━━ MATERIAL SHOWN ━━

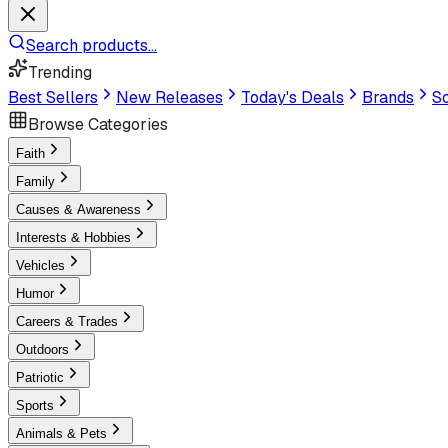
Search products...
Trending
Best Sellers
New Releases
Today's Deals
Brands
Sc
Browse Categories
Faith
Family
Causes & Awareness
Interests & Hobbies
Vehicles
Humor
Careers & Trades
Outdoors
Patriotic
Sports
Animals & Pets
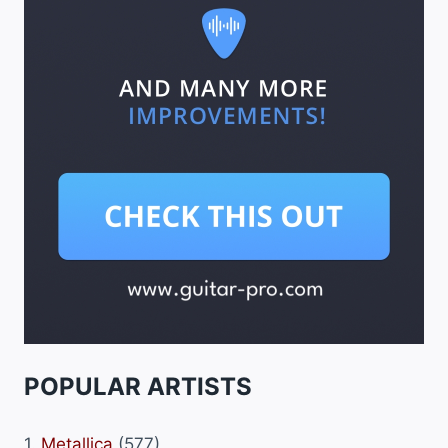
POPULAR ARTISTS
1.
Metallica
(577)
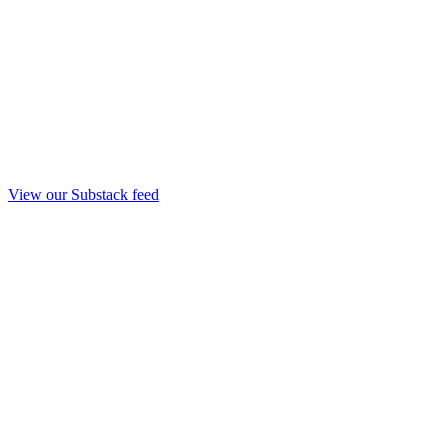
View our Substack feed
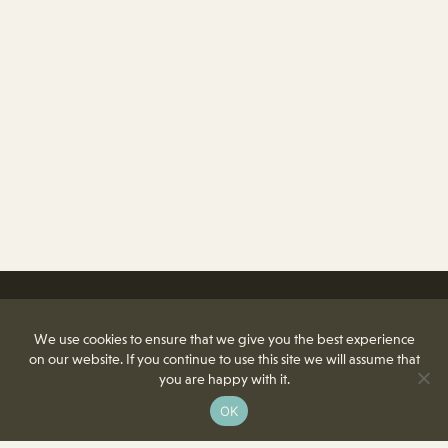
We use cookies to ensure that we give you the best experience
on our website. If you continue to use this site we will assume that
you are happy with it.
OK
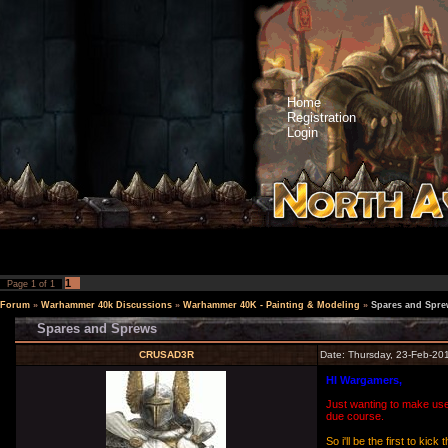
Home
Registration
Login
1
Page
1
of
1
Forum
»
Warhammer 40k Discussions
»
Warhammer 40K - Painting & Modeling
»
Spares and Spre
Spares and Sprews
CRUSAD3R
Date: Thursday, 23-Feb-20
HI Wargamers,
Just wanting to make use 
due course.
So i'll be the first to k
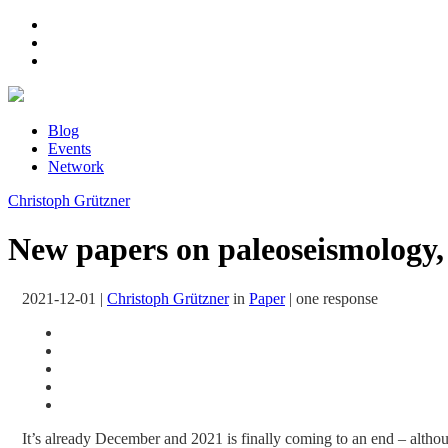
Blog
Events
Network
Christoph Grützner
New papers on paleoseismology, 
2021-12-01
|
Christoph Grützner
in
Paper
|
one response
It’s already December and 2021 is finally coming to an end – although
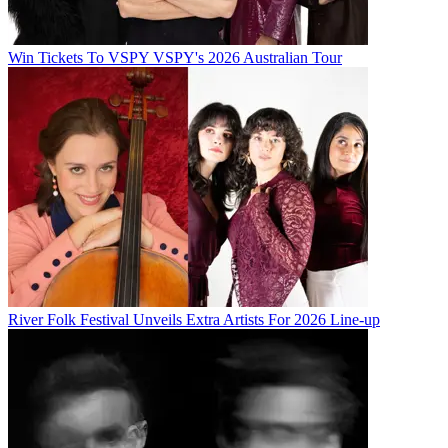
Win Tickets To VSPY VSPY's 2026 Australian Tour
River Folk Festival Unveils Extra Artists For 2026 Line-up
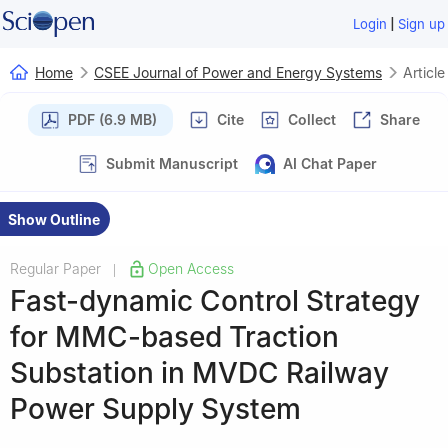
|
Login
Sign up
Home
CSEE Journal of Power and Energy Systems
Article
PDF (6.9 MB)
Cite
Collect
Share
Submit Manuscript
AI Chat Paper
Show Outline
Regular Paper
Open Access
|
Fast-dynamic Control Strategy
for MMC-based Traction
Substation in MVDC Railway
Power Supply System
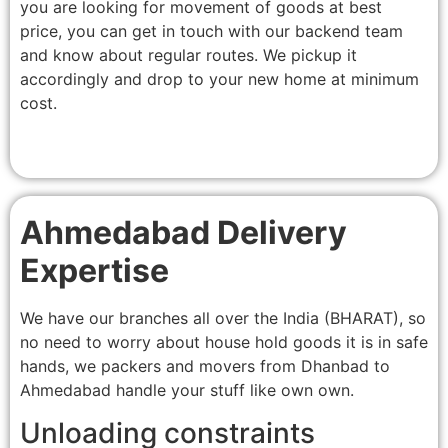
you are looking for movement of goods at best
price, you can get in touch with our backend team
and know about regular routes. We pickup it
accordingly and drop to your new home at minimum
cost.
Ahmedabad Delivery
Expertise
We have our branches all over the India (BHARAT), so
no need to worry about house hold goods it is in safe
hands, we packers and movers from Dhanbad to
Ahmedabad handle your stuff like own own.
Unloading constraints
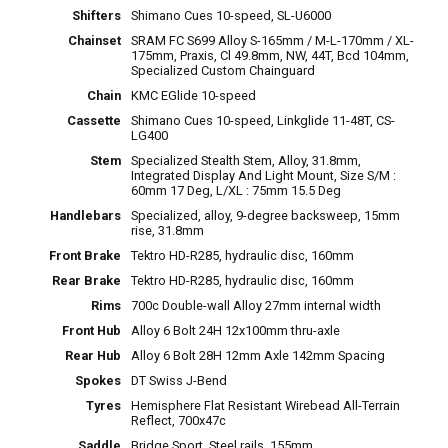
Shifters
Shimano Cues 10-speed, SL-U6000
Chainset
SRAM FC S699 Alloy S-165mm / M-L-170mm / XL-
175mm, Praxis, Cl 49.8mm, NW, 44T, Bcd 104mm,
Specialized Custom Chainguard
Chain
KMC EGlide 10-speed
Cassette
Shimano Cues 10-speed, Linkglide 11-48T, CS-
LG400
Stem
Specialized Stealth Stem, Alloy, 31.8mm,
Integrated Display And Light Mount, Size S/M :
60mm 17 Deg, L/XL : 75mm 15.5 Deg
Handlebars
Specialized, alloy, 9-degree backsweep, 15mm
rise, 31.8mm
Front Brake
Tektro HD-R285, hydraulic disc, 160mm
Rear Brake
Tektro HD-R285, hydraulic disc, 160mm
Rims
700c Double-wall Alloy 27mm internal width
Front Hub
Alloy 6 Bolt 24H 12x100mm thru-axle
Rear Hub
Alloy 6 Bolt 28H 12mm Axle 142mm Spacing
Spokes
DT Swiss J-Bend
Tyres
Hemisphere Flat Resistant Wirebead All-Terrain
Reflect, 700x47c
Saddle
Bridge Sport, Steel rails, 155mm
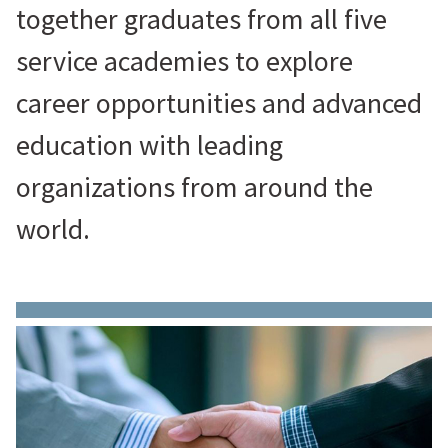
together graduates from all five
service academies to explore
career opportunities and advanced
education with leading
organizations from around the
world.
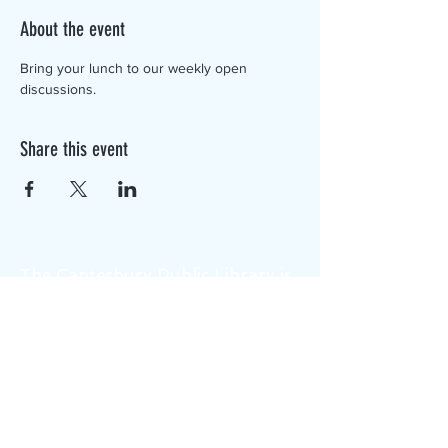
About the event
Bring your lunch to our weekly open 
discussions.
Share this event
The Canterbury Public Library is
dedicated to serving the residents
of Canterbury by providing a
safe, inclusive, and intellectually
enriching environment in which
individuals of all ages may access
information and ideas in a
variety of formats.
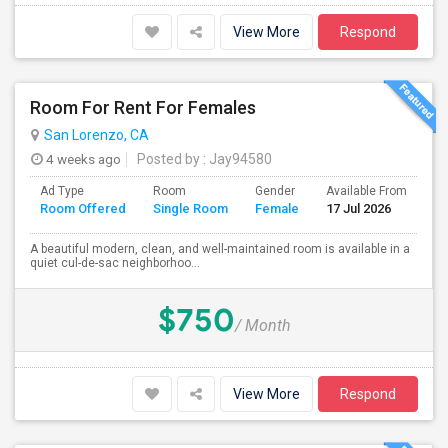
View More
Respond
Room For Rent For Females
San Lorenzo, CA
4 weeks ago
Posted by
: Jay94580
Ad Type
Room
Gender
Available From
Ba
Room Offered
Single Room
Female
17 Jul 2026
Se
A beautiful modern, clean, and well-maintained room is available in a
quiet cul-de-sac neighborhoo...
$750
/ Month
View More
Respond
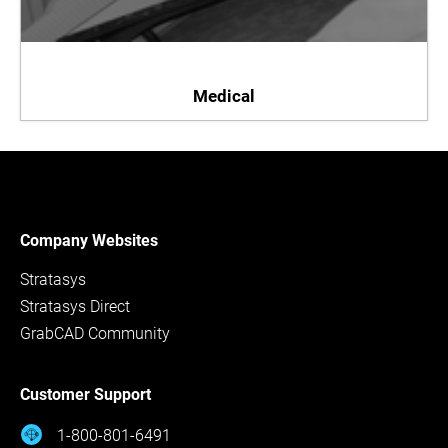
Medical
Company Websites
Stratasys
Stratasys Direct
GrabCAD Community
Customer Support
1-800-801-6491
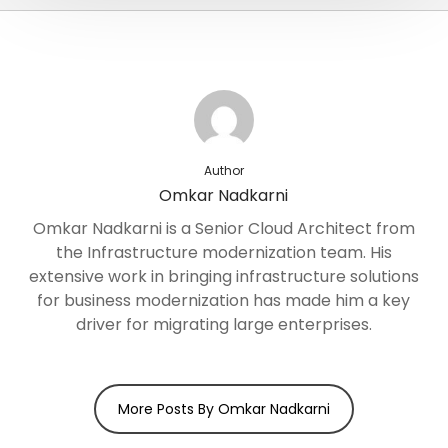
Author
Omkar Nadkarni
Omkar Nadkarni is a Senior Cloud Architect from
the Infrastructure modernization team. His
extensive work in bringing infrastructure solutions
for business modernization has made him a key
driver for migrating large enterprises.
More Posts By Omkar Nadkarni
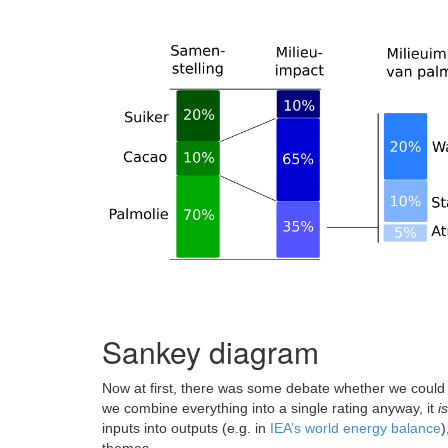
Sankey diagram
Now at first, there was some debate whether we could
we combine everything into a single rating anyway, it
is
inputs into outputs (e.g. in
IEA’s world energy balance
)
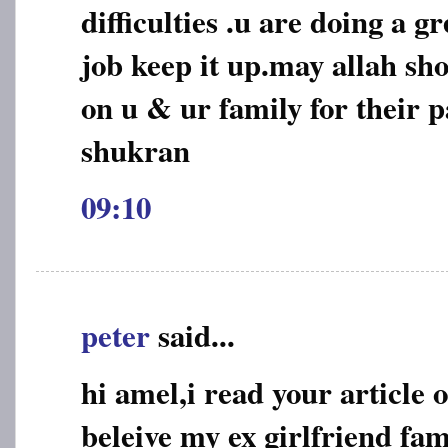
difficulties .u are doing a 
job keep it up.may allah sho
on u & ur family for their p
shukran
09:10
peter
said...
hi amel,i read your article 
beleive my ex girlfriend fa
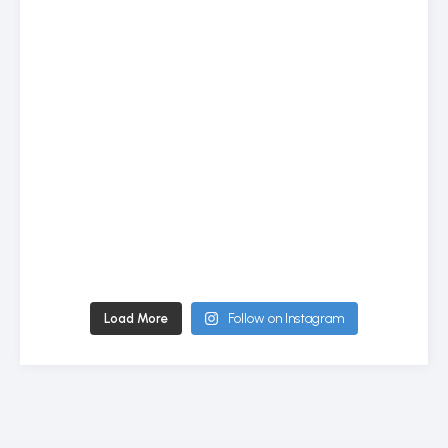
Load More
Follow on Instagram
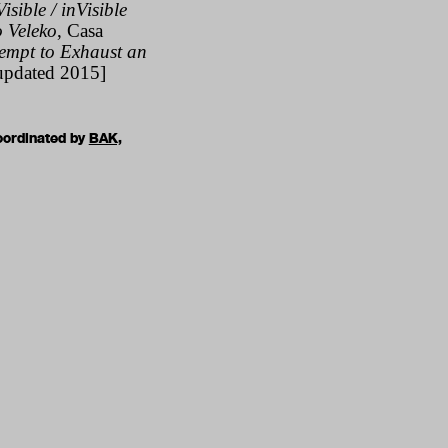
isible / inVisible
o Veleko
,
Casa
tempt to Exhaust an
updated 2015]
oordinated by
BAK,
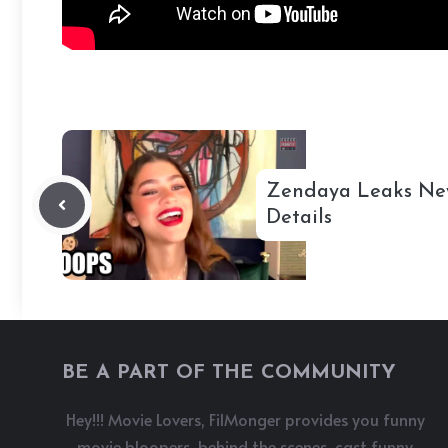
Zendaya Leaks Ne
Details
BE A PART OF THE COMMUNITY
Hey!!! Movie Lovers, FilMonger provides you funny
movie bloopers, behind the scenes, cast funny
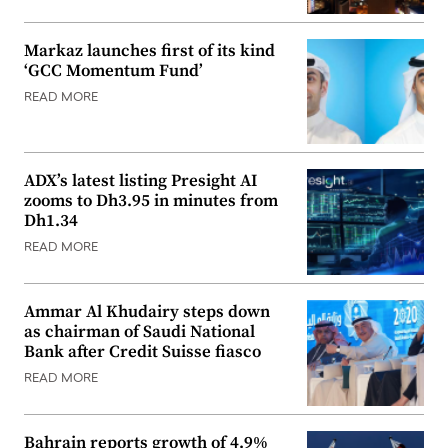
Markaz launches first of its kind
‘GCC Momentum Fund’
READ MORE
ADX’s latest listing Presight AI
zooms to Dh3.95 in minutes from
Dh1.34
READ MORE
Ammar Al Khudairy steps down
as chairman of Saudi National
Bank after Credit Suisse fiasco
READ MORE
Bahrain reports growth of 4.9%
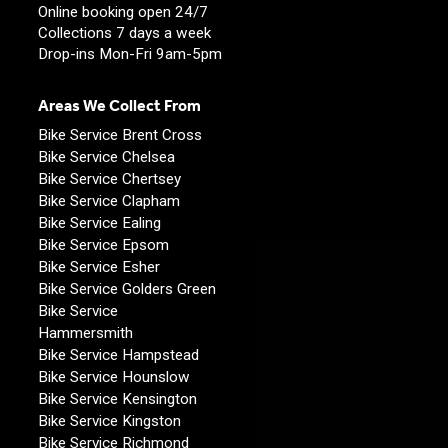
Online booking open 24/7
Collections 7 days a week
Drop-ins Mon-Fri 9am-5pm
Areas We Collect From
Bike Service Brent Cross
Bike Service Chelsea
Bike Service Chertsey
Bike Service Clapham
Bike Service Ealing
Bike Service Epsom
Bike Service Esher
Bike Service Golders Green
Bike Service
Hammersmith
Bike Service Hampstead
Bike Service Hounslow
Bike Service Kensington
Bike Service Kingston
Bike Service Richmond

━━━

• **EXERCISE INSTRUCTIONS**: Every line above in the stretch from the one with "Bring your lunch to our weekly open" through the one with "Bike Service Ealing" is to be transcribed exactly, ends included. No picture is copied.

• **OUTPUT OF THE EXERCISE**:
Bring your lunch to our weekly open 
discussions.
Share this event
The Canterbury Public Library is
dedicated to serving the residents
of Canterbury by providing a
safe, inclusive, and intellectually
enriching environment in which
individuals of all ages may access
information and ideas in a
variety of formats.
View More
Respond
Room For Rent For Females
San Lorenzo, CA
4 weeks ago
Posted by
: Jay94580
Ad Type
Room
Gender
Available From
Ba
Room Offered
Single Room
Female
17 Jul 2026
Se
A beautiful modern, clean, and well-maintained room is available in a
quiet cul-de-sac neighborhoo...
$750
/ Month
View More
Respond
Medical
Company Websites
Stratasys
Stratasys Direct
GrabCAD Community
Customer Support
1-800-801-6491
Author
Omkar Nadkarni
Omkar Nadkarni is a Senior Cloud Architect from
the Infrastructure modernization team. His
extensive work in bringing infrastructure solutions
for business modernization has made him a key
driver for migrating large enterprises.
More Posts By Omkar Nadkarni
Sankey diagram
Now at first, there was some debate whether we could
we combine everything into a single rating anyway, it
is
inputs into outputs (e.g. in
IEA’s world energy balance
)
difficulties .u are doing a 
job keep it up.may allah sho
on u & ur family for their p
shukran
09:10
peter
said...
hi amel,i read your article 
beleive my ex girlfriend fa
Load More
Follow on Instagram
isible / inVisible
o Veleko
,
Casa
tempt to Exhaust an
updated 2015]
oordinated by
BAK,
Zendaya Leaks Ne
Details
BE A PART OF THE COMMUNITY
Hey!!! Movie Lovers, FilMonger provides you funny
movie bloopers, behind the scenes, cast funny
Markaz launches first of its kind
‘GCC Momentum Fund’
READ MORE
ADX’s latest listing Presight AI
zooms to Dh3.95 in minutes from
Dh1.34
READ MORE
Ammar Al Khudairy steps down
as chairman of Saudi National
Bank after Credit Suisse fiasco
READ MORE
Bahrain reports growth of 4.9%
Online booking open 24/7
Collections 7 days a week
Drop-ins Mon-Fri 9am-5pm
Areas We Collect From
Bike Service Brent Cross
Bike Service Chelsea
Bike Service Chertsey
Bike Service Clapham
Bike Service Ealing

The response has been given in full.